> [Exercise requirements]: Each record below should be printed exactly as it was written.

(Dataset entries)
# # #

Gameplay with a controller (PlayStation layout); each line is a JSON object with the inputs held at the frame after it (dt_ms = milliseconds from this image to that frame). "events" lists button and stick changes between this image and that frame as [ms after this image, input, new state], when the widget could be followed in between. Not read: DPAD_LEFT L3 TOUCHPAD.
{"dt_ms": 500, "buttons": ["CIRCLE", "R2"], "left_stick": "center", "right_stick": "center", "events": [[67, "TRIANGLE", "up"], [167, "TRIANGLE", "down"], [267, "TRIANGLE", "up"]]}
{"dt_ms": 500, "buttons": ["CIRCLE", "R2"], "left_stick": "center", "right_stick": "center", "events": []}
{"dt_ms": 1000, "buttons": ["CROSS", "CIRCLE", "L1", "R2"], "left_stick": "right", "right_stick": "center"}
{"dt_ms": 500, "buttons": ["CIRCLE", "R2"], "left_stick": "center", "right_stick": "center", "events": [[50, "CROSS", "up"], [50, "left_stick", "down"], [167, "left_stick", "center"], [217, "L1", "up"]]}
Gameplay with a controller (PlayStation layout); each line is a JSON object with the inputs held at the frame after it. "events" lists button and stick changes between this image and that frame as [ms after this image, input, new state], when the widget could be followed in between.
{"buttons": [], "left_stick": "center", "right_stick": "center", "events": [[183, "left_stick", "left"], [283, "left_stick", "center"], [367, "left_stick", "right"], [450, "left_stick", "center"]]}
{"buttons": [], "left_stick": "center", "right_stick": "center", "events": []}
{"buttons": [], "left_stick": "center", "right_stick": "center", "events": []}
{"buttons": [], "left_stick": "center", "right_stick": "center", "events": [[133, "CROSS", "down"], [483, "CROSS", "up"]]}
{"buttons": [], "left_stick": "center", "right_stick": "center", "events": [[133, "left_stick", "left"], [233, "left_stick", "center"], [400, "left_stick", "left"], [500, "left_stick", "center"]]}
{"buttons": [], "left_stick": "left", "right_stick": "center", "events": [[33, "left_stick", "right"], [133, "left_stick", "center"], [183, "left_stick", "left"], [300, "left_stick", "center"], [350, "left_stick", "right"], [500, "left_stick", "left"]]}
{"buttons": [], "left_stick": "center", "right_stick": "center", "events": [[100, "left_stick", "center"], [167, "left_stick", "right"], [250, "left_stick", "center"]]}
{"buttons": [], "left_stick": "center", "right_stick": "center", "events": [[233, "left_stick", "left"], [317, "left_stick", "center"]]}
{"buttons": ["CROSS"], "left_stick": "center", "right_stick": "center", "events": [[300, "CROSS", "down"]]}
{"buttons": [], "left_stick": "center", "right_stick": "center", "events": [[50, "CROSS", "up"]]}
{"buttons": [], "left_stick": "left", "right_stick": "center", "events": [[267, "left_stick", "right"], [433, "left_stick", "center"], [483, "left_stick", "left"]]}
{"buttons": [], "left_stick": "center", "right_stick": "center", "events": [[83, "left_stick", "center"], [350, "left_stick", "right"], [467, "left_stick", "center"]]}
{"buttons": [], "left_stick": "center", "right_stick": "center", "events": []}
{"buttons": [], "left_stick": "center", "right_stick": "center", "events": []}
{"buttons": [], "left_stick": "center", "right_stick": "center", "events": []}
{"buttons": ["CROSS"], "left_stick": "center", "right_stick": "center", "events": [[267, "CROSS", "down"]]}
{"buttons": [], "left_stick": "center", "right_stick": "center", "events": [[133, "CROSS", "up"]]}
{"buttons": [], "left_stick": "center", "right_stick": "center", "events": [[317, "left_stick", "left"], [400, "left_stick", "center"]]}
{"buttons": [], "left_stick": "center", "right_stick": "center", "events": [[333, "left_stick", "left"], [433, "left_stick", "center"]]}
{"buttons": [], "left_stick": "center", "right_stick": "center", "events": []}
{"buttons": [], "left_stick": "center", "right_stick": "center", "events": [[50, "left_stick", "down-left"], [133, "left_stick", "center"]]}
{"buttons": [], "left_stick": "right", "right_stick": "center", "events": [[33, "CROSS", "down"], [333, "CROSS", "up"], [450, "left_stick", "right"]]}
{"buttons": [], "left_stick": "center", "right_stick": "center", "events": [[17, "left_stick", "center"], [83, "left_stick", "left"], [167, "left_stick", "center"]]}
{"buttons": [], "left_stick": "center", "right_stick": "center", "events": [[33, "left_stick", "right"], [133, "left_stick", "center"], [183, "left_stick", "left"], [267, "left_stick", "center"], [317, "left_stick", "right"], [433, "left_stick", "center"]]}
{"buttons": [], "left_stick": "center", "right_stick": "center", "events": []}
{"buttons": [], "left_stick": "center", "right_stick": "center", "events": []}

# # #

> [Written response]:
Gameplay with a controller (PlayStation layout); each line is a JSON object with the inputs held at the frame after it (dt_ms = milliseconds from this image to that frame). "events" lists button and stick changes between this image and that frame as [ms after this image, input, new state], when the widget could be followed in between. Not read: DPAD_LEFT L3 TOUCHPAD.
{"dt_ms": 500, "buttons": ["CIRCLE", "R2"], "left_stick": "center", "right_stick": "center", "events": [[67, "TRIANGLE", "up"], [167, "TRIANGLE", "down"], [267, "TRIANGLE", "up"]]}
{"dt_ms": 500, "buttons": ["CIRCLE", "R2"], "left_stick": "center", "right_stick": "center", "events": []}
{"dt_ms": 1000, "buttons": ["CROSS", "CIRCLE", "L1", "R2"], "left_stick": "right", "right_stick": "center"}
{"dt_ms": 500, "buttons": ["CIRCLE", "R2"], "left_stick": "center", "right_stick": "center", "events": [[50, "CROSS", "up"], [50, "left_stick", "down"], [167, "left_stick", "center"], [217, "L1", "up"]]}
Gameplay with a controller (PlayStation layout); each line is a JSON object with the inputs held at the frame after it. "events" lists button and stick changes between this image and that frame as [ms after this image, input, new state], when the widget could be followed in between.
{"buttons": [], "left_stick": "center", "right_stick": "center", "events": [[183, "left_stick", "left"], [283, "left_stick", "center"], [367, "left_stick", "right"], [450, "left_stick", "center"]]}
{"buttons": [], "left_stick": "center", "right_stick": "center", "events": []}
{"buttons": [], "left_stick": "center", "right_stick": "center", "events": []}
{"buttons": [], "left_stick": "center", "right_stick": "center", "events": [[133, "CROSS", "down"], [483, "CROSS", "up"]]}
{"buttons": [], "left_stick": "center", "right_stick": "center", "events": [[133, "left_stick", "left"], [233, "left_stick", "center"], [400, "left_stick", "left"], [500, "left_stick", "center"]]}
{"buttons": [], "left_stick": "left", "right_stick": "center", "events": [[33, "left_stick", "right"], [133, "left_stick", "center"], [183, "left_stick", "left"], [300, "left_stick", "center"], [350, "left_stick", "right"], [500, "left_stick", "left"]]}
{"buttons": [], "left_stick": "center", "right_stick": "center", "events": [[100, "left_stick", "center"], [167, "left_stick", "right"], [250, "left_stick", "center"]]}
{"buttons": [], "left_stick": "center", "right_stick": "center", "events": [[233, "left_stick", "left"], [317, "left_stick", "center"]]}
{"buttons": ["CROSS"], "left_stick": "center", "right_stick": "center", "events": [[300, "CROSS", "down"]]}
{"buttons": [], "left_stick": "center", "right_stick": "center", "events": [[50, "CROSS", "up"]]}
{"buttons": [], "left_stick": "left", "right_stick": "center", "events": [[267, "left_stick", "right"], [433, "left_stick", "center"], [483, "left_stick", "left"]]}
{"buttons": [], "left_stick": "center", "right_stick": "center", "events": [[83, "left_stick", "center"], [350, "left_stick", "right"], [467, "left_stick", "center"]]}
{"buttons": [], "left_stick": "center", "right_stick": "center", "events": []}
{"buttons": [], "left_stick": "center", "right_stick": "center", "events": []}
{"buttons": [], "left_stick": "center", "right_stick": "center", "events": []}
{"buttons": ["CROSS"], "left_stick": "center", "right_stick": "center", "events": [[267, "CROSS", "down"]]}
{"buttons": [], "left_stick": "center", "right_stick": "center", "events": [[133, "CROSS", "up"]]}
{"buttons": [], "left_stick": "center", "right_stick": "center", "events": [[317, "left_stick", "left"], [400, "left_stick", "center"]]}
{"buttons": [], "left_stick": "center", "right_stick": "center", "events": [[333, "left_stick", "left"], [433, "left_stick", "center"]]}
{"buttons": [], "left_stick": "center", "right_stick": "center", "events": []}
{"buttons": [], "left_stick": "center", "right_stick": "center", "events": [[50, "left_stick", "down-left"], [133, "left_stick", "center"]]}
{"buttons": [], "left_stick": "right", "right_stick": "center", "events": [[33, "CROSS", "down"], [333, "CROSS", "up"], [450, "left_stick", "right"]]}
{"buttons": [], "left_stick": "center", "right_stick": "center", "events": [[17, "left_stick", "center"], [83, "left_stick", "left"], [167, "left_stick", "center"]]}
{"buttons": [], "left_stick": "center", "right_stick": "center", "events": [[33, "left_stick", "right"], [133, "left_stick", "center"], [183, "left_stick", "left"], [267, "left_stick", "center"], [317, "left_stick", "right"], [433, "left_stick", "center"]]}
{"buttons": [], "left_stick": "center", "right_stick": "center", "events": []}
{"buttons": [], "left_stick": "center", "right_stick": "center", "events": []}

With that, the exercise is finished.